More people should come and meet the region's miners to understand what they go through on a daily basis, she said, describing the tough working conditions they endure in order to power up cities like Berlin.
She also voiced frustration that while the industry was often vilified as a climate-killer, other countries were opening up new mines.
“Are we not just displacing the damage to another country?” she said, adding that a shift to electric power also carries risks, as raw materials need to be extracted for key components like batteries.
Tetsch and Noack said while credit is due to the miners, coal extraction is “today no longer a necessity” as renewables occupy an increasing chunk of the power mix.
“Previously they said we will extract coal to produce power, but today, we're extracting coal to have jobs,” said Tetsch.
Dozens of villages around Proschim have been wiped off the map because of the fossil fuel, noted the restaurant-owner.
Walking through what remains of a neighbouring village, Haidemuehl, Tetsch pointed to an area where trees stand next to the carcass of a building, saying: “That's where my school was.”
“Sure one can build new homes, but that's a new-build settlement. The older folk, they return to see their homes... but then they die from a broken heart,” she said.

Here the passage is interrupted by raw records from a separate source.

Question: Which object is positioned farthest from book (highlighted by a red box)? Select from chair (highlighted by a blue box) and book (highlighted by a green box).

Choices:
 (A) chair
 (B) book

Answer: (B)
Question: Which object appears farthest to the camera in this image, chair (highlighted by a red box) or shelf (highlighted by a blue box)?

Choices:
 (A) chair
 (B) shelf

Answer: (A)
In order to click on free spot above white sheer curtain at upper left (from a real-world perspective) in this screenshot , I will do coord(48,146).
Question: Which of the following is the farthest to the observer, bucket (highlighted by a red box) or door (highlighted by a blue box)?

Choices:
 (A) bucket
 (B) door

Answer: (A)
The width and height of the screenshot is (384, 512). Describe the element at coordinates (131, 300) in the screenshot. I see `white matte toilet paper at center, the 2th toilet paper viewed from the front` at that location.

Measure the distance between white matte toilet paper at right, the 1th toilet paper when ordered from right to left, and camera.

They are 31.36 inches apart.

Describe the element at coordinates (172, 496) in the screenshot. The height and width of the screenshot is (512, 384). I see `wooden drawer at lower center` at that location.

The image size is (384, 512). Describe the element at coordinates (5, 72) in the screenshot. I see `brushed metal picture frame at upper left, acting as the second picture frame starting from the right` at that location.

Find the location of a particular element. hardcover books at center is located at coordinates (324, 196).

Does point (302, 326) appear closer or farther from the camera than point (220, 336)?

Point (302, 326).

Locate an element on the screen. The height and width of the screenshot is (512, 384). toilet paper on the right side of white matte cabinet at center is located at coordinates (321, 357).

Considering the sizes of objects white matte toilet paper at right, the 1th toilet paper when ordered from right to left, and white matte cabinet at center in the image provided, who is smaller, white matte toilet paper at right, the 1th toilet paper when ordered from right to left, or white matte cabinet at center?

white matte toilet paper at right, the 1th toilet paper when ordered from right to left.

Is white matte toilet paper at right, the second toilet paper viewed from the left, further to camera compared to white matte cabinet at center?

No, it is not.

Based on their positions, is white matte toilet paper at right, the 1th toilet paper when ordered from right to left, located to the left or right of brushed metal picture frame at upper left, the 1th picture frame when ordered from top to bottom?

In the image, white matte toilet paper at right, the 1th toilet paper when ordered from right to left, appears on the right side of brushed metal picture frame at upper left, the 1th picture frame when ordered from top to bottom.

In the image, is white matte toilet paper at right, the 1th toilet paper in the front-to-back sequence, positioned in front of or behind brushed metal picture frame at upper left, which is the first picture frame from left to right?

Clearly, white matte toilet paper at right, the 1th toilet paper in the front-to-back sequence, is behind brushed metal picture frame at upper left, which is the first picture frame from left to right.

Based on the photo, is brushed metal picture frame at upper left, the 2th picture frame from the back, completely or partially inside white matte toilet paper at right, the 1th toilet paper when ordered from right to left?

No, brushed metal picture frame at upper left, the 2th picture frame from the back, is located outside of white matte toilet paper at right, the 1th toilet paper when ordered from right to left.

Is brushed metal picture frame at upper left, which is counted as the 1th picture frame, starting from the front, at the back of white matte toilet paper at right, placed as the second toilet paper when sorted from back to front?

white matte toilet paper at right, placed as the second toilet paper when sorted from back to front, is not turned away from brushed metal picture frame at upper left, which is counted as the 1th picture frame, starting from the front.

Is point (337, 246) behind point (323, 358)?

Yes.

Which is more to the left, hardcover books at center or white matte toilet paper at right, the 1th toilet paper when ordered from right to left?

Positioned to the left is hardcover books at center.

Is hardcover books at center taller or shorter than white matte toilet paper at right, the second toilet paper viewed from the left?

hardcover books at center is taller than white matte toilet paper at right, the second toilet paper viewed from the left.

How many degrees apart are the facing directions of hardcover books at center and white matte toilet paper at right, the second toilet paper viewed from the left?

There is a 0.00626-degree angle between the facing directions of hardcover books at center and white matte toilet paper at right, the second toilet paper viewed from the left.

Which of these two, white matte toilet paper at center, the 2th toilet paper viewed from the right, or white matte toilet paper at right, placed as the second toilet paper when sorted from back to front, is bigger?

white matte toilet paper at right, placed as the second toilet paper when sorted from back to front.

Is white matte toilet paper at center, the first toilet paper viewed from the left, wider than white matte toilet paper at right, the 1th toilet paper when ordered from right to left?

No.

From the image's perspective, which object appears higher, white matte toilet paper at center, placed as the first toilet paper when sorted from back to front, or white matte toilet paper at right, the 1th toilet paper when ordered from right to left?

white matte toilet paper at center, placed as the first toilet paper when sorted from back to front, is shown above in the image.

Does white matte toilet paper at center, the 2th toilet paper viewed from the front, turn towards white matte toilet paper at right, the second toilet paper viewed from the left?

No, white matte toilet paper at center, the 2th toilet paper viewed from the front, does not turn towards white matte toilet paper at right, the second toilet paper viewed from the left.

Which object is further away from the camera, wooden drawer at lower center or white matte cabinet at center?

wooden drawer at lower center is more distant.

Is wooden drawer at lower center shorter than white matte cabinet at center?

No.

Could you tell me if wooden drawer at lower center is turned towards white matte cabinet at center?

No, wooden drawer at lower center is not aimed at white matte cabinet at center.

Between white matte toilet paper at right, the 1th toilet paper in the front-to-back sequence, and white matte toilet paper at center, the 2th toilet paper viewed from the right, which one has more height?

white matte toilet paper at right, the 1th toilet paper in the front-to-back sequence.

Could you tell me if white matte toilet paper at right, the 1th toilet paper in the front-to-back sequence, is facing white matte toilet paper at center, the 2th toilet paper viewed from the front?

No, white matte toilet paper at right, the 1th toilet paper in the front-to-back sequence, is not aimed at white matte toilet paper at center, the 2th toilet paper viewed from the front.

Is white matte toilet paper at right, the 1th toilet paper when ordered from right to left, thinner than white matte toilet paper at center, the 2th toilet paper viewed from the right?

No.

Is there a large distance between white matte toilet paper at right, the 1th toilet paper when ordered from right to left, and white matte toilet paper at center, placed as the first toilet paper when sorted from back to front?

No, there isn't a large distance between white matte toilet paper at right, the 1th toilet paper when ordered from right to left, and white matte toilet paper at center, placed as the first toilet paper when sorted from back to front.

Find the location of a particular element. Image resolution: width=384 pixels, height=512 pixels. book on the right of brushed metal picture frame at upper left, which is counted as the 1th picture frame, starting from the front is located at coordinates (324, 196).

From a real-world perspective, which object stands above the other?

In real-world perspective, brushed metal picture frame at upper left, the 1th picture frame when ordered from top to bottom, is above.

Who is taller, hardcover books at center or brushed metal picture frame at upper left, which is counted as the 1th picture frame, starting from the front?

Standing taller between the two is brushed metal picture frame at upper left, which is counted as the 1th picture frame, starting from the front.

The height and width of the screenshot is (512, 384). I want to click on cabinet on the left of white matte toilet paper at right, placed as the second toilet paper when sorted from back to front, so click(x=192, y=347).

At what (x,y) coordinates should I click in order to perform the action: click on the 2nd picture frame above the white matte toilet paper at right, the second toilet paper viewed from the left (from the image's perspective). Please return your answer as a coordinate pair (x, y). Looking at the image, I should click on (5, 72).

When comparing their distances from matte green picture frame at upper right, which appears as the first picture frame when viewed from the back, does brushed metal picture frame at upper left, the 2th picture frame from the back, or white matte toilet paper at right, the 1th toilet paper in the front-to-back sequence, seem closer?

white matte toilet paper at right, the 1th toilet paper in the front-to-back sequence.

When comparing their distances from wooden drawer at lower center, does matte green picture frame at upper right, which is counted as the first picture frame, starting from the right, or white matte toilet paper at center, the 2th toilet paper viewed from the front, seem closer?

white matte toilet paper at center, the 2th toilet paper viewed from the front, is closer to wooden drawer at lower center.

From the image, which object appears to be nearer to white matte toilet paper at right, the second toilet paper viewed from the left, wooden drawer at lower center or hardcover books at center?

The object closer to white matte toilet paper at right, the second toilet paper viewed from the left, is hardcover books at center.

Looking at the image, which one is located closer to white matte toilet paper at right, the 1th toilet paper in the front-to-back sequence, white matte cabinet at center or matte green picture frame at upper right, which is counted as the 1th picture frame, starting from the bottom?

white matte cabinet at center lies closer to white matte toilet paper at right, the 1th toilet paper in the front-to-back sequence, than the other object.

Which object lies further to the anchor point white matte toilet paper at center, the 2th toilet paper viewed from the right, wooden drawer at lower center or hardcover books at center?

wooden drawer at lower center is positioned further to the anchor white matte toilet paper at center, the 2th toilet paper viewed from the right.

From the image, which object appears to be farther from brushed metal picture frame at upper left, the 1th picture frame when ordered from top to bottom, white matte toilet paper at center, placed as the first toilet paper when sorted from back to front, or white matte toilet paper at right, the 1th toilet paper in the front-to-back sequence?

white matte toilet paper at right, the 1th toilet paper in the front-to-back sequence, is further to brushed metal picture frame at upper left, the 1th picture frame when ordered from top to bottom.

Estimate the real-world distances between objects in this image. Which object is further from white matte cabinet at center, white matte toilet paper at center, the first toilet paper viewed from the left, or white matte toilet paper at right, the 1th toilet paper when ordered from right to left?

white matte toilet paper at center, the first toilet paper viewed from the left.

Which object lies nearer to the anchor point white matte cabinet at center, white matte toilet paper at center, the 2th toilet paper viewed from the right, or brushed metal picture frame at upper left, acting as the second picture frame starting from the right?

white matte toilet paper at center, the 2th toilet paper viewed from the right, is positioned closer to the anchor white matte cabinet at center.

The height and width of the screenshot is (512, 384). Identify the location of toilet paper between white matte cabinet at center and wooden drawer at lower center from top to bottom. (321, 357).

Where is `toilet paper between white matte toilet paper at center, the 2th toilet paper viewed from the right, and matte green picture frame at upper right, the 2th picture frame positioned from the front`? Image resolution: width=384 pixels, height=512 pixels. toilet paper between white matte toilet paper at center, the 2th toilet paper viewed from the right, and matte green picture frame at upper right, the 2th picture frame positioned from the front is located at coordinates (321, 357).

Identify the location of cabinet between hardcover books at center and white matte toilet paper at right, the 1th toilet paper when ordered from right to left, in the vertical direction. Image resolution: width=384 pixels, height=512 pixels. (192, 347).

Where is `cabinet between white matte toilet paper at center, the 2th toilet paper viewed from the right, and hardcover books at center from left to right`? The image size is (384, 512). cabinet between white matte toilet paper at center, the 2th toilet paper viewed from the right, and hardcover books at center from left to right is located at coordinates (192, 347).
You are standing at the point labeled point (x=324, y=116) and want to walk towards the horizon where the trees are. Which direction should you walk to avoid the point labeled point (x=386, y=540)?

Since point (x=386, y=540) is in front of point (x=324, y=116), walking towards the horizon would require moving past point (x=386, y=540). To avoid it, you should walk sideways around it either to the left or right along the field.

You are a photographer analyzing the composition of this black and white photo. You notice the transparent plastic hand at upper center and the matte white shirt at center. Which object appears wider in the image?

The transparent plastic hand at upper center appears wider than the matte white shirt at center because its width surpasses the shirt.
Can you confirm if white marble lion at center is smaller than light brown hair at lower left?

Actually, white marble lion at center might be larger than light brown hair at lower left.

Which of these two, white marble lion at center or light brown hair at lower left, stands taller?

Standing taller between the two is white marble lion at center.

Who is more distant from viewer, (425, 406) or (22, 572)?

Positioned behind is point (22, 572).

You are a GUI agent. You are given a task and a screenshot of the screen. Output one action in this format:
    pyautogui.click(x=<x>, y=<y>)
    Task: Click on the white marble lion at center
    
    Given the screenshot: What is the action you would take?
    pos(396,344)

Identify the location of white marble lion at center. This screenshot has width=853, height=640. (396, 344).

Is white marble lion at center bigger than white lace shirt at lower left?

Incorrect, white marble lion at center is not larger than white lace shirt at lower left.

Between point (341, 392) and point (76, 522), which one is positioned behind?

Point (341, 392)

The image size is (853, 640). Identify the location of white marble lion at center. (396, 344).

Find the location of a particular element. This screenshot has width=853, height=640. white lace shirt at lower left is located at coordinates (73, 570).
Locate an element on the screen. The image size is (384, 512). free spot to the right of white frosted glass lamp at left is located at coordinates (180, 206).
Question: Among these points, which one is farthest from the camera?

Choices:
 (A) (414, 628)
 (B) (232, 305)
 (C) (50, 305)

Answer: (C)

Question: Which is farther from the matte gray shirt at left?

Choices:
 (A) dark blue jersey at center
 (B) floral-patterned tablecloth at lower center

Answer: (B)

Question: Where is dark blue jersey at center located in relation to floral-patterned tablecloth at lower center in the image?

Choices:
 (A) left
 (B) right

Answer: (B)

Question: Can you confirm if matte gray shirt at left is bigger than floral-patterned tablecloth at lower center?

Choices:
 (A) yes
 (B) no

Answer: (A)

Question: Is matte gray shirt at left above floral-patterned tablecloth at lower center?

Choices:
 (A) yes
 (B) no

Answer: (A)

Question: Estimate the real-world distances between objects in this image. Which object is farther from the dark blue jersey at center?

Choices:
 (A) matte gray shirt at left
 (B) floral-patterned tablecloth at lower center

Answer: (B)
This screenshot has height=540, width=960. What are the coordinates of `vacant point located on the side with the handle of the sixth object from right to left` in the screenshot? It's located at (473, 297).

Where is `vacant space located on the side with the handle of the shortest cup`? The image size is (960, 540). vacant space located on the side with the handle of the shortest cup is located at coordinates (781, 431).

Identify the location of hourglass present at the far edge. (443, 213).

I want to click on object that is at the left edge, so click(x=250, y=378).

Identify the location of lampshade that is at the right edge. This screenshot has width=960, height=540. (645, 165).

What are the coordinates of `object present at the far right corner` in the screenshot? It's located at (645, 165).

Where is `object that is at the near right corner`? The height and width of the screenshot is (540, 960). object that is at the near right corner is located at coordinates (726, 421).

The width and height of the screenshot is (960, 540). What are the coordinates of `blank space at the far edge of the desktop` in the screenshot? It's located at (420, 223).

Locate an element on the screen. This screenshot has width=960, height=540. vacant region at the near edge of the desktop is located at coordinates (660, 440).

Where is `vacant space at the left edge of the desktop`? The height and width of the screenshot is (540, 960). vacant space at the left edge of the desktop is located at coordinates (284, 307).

Zuchold, however, argues that some are happy to get a new house where they can start afresh.
The landscape changes in the region constantly because of the mining activity, the mayor said, adding that when the extraction is complete, residents and authorities will get to decide what they want to do with the exploited sites.
Zuchold and her team already have ideas of what the Welzow-Sued mine will look like post-exploitation — new buildings and even a mountain-bike park could occupy what looks like moonscape today.